Search code examples
pythonpandasseabornp-valuepearson-correlation

Pearsonr and p-value


I am analyzing some data in pandas and plotting correlations between two variables using sns.jointplot() function. The results for correlation between these two function looks like this: enter image description here

The value for pearsonr is 0.41 and p is 5e-18. What can i infer from these two values. Is there a good relationship between these two variables are not.

Also if I want to just display pearsonr on the plot, how should I change my code. Below is the code that I a using currently.

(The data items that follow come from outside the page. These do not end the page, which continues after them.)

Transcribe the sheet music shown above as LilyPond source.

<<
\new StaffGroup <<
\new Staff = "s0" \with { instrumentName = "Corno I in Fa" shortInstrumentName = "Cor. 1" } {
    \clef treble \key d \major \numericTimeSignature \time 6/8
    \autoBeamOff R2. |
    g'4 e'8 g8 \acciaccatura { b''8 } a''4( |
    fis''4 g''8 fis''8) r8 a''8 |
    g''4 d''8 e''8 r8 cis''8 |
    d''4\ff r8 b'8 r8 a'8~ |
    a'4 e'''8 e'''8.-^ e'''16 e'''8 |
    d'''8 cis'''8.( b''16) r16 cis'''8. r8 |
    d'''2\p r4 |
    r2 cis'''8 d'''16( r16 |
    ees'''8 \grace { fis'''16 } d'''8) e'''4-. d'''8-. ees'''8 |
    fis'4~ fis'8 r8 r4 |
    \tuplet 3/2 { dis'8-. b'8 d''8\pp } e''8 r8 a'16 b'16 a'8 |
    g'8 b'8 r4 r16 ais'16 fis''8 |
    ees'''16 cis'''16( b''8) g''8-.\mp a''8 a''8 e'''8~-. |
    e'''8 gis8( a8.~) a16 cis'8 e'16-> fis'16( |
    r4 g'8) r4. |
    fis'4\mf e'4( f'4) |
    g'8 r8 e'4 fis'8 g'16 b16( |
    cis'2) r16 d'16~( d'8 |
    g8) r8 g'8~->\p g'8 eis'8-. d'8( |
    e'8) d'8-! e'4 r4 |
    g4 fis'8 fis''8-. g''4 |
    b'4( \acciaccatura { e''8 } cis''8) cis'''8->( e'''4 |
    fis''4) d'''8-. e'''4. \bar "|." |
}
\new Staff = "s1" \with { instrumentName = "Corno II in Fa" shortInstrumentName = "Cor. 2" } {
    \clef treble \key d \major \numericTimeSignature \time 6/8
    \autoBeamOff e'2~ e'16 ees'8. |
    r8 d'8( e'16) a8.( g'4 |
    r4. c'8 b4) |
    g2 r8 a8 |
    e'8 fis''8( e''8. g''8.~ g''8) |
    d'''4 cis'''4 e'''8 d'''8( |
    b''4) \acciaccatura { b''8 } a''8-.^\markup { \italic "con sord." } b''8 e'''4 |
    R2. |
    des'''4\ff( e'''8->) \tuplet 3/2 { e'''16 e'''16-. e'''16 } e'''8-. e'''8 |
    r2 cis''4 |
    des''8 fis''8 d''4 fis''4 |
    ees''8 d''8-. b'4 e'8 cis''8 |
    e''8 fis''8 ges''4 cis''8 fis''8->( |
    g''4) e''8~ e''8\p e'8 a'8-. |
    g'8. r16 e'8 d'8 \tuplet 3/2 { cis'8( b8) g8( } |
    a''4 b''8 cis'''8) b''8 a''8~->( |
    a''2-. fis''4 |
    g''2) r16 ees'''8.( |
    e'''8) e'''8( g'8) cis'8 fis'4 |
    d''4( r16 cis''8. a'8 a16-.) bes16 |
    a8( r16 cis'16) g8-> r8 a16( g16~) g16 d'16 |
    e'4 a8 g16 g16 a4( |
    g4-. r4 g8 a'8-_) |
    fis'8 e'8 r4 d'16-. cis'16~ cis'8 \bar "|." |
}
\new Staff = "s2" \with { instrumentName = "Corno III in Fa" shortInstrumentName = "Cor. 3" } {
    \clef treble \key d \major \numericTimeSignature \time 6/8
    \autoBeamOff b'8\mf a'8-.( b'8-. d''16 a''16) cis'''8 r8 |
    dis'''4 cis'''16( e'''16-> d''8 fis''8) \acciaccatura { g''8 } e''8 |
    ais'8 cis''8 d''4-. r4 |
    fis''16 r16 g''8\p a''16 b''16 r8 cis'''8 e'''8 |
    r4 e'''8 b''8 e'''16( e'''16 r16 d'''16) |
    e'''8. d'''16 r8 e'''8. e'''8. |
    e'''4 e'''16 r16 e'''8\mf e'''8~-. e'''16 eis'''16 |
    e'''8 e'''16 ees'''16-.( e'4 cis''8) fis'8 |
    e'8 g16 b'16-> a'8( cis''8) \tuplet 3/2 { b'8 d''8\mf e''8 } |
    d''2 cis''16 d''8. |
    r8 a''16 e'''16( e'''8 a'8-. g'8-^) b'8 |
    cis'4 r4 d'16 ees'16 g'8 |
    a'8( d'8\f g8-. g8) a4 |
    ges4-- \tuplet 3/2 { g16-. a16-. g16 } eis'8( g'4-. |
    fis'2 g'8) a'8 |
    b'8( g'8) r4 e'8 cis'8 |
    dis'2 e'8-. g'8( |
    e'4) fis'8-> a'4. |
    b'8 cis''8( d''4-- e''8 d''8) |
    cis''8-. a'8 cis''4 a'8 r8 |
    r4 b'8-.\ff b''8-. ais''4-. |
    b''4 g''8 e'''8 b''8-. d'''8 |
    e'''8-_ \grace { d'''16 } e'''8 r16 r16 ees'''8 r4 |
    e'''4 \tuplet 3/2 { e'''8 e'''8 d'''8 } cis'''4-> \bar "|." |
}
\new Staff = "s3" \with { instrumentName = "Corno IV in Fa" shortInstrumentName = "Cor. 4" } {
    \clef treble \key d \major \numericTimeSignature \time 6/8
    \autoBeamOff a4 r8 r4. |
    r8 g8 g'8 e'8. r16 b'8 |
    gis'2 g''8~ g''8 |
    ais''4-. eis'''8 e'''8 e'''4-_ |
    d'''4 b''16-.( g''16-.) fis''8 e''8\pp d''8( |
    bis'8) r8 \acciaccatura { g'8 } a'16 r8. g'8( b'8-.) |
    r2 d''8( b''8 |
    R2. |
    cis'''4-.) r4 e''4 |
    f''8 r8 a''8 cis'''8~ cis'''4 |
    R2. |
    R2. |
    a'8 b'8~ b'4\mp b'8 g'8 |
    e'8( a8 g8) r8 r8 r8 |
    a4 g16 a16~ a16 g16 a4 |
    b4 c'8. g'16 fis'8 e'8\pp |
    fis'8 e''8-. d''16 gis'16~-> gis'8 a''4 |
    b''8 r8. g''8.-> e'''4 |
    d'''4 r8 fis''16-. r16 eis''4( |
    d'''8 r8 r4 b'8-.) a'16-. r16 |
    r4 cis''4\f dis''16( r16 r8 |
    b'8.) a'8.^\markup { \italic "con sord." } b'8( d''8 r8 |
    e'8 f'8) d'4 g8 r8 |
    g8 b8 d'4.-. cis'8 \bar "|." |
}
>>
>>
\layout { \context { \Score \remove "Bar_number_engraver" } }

ax=sns.jointplot(df['Comfort'], df['Assurance'],data=df, kind="kde", color='r');

Solution

  • The value for pearsonr is 0.41 and p is 5e-18. What can i infer from these two values. Is there a good relationship between these two variables are not.

    Roughly speaking:

    • The size of a correlation coefficient (0.41) suggests a low positive correlation.
    • p-value (5e-18) suggests that the correlation coefficient is statistically significant, being much less than 0.01 (0.01 ---> the risk of concluding that a correlation exists when, actually, no correlation exists is 1%).
    • please, remember that Pearson correlation coefficient only measures linear relationships. You can get Pearson correlation coefficient 0 for variables (datasets) with a strong nonlinear relationship. Moreover, you are assuming that your variables (datasets) are normally distributed.

    Also if I want to just display pearsonr on the plot, how should I change my code.

    seaborn 0.9.0 does not display that information. To add that information, you can compute the value using scipy.stats.pearsonr, then showing it as part of the title of your figure.